**What the task requires**
Nothing but the lines from the one with "Could you note" through the end of the listing below should appear in your reply, each copied exactly.
** Data for the task follows **
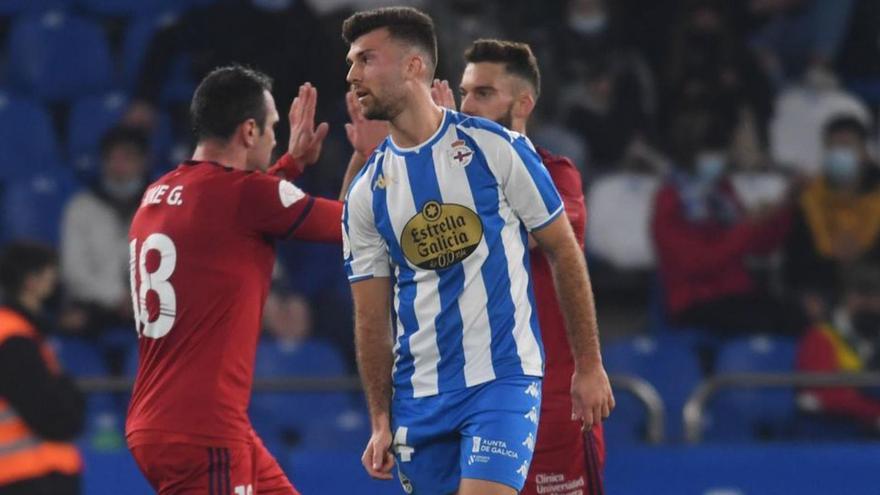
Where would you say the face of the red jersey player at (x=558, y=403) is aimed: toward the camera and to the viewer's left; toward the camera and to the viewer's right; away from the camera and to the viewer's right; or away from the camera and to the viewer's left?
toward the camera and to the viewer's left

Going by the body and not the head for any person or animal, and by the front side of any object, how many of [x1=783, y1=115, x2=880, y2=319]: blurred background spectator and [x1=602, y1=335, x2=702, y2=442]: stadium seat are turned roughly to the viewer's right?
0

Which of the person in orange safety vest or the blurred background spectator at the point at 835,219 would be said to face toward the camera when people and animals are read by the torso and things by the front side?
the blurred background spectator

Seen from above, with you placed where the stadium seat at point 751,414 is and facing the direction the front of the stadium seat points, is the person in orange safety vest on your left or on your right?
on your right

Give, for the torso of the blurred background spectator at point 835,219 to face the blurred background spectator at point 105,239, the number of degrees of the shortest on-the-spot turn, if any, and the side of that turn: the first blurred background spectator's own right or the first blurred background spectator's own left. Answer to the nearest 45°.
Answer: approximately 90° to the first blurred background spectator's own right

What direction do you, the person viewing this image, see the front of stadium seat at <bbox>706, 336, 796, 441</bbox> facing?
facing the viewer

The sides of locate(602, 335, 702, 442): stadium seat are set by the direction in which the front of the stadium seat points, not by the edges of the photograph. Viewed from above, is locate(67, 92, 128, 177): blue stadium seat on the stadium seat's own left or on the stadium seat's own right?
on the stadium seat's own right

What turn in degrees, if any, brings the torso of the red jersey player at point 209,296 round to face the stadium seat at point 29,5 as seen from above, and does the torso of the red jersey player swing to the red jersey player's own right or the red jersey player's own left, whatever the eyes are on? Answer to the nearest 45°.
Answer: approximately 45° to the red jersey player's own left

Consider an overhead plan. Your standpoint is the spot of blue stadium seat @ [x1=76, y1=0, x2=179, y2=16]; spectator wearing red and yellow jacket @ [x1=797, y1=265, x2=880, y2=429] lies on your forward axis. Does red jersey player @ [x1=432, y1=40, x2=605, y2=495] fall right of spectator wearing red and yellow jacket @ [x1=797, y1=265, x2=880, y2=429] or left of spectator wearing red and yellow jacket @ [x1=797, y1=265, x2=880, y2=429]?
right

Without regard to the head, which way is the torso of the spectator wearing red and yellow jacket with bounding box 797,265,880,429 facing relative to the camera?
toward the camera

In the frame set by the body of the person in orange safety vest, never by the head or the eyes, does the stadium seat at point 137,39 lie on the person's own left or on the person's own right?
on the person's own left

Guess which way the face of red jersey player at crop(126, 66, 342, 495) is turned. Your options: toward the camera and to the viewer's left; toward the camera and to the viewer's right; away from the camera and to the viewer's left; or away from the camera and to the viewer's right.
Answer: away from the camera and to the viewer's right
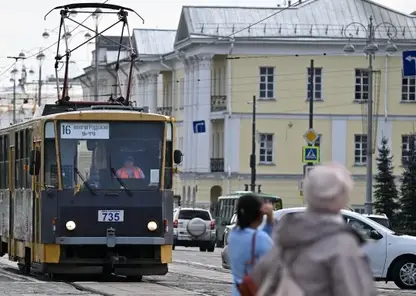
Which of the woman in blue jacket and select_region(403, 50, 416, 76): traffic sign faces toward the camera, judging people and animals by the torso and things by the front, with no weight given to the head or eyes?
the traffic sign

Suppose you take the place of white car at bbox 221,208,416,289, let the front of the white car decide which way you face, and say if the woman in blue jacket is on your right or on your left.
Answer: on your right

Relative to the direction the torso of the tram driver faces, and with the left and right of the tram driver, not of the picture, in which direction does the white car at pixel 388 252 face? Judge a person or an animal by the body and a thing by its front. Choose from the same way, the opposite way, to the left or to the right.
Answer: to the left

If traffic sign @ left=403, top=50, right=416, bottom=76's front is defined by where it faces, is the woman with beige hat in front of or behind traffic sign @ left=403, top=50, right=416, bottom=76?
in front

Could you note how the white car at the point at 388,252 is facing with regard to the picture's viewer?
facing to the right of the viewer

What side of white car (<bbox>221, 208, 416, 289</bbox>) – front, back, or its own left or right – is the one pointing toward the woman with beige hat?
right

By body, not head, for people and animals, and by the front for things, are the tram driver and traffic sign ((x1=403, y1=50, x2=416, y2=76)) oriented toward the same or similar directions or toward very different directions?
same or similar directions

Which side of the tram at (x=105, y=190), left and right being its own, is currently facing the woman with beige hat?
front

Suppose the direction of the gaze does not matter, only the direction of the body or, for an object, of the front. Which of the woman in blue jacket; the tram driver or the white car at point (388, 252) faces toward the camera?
** End of Data for the task **
**Response**
Could you note how the white car at the point at 388,252 is facing with regard to the picture's viewer?
facing to the right of the viewer

What side of white car (<bbox>221, 208, 416, 289</bbox>) – front, back, or its own left or right – is the one pointing toward the woman with beige hat?
right

By body, not head, for people and animals, and by the front for things, are the tram driver and traffic sign ((x1=403, y1=50, x2=416, y2=76)) oriented toward the same or similar directions or toward very different directions?
same or similar directions

Which side of the tram at (x=105, y=190), left and right being its own, is currently facing the woman with beige hat?
front

Suppose the direction of the gaze does not matter, only the direction of the body or, for an object, of the front. Which of the woman in blue jacket; the tram driver or the white car at point (388, 252) faces toward the camera?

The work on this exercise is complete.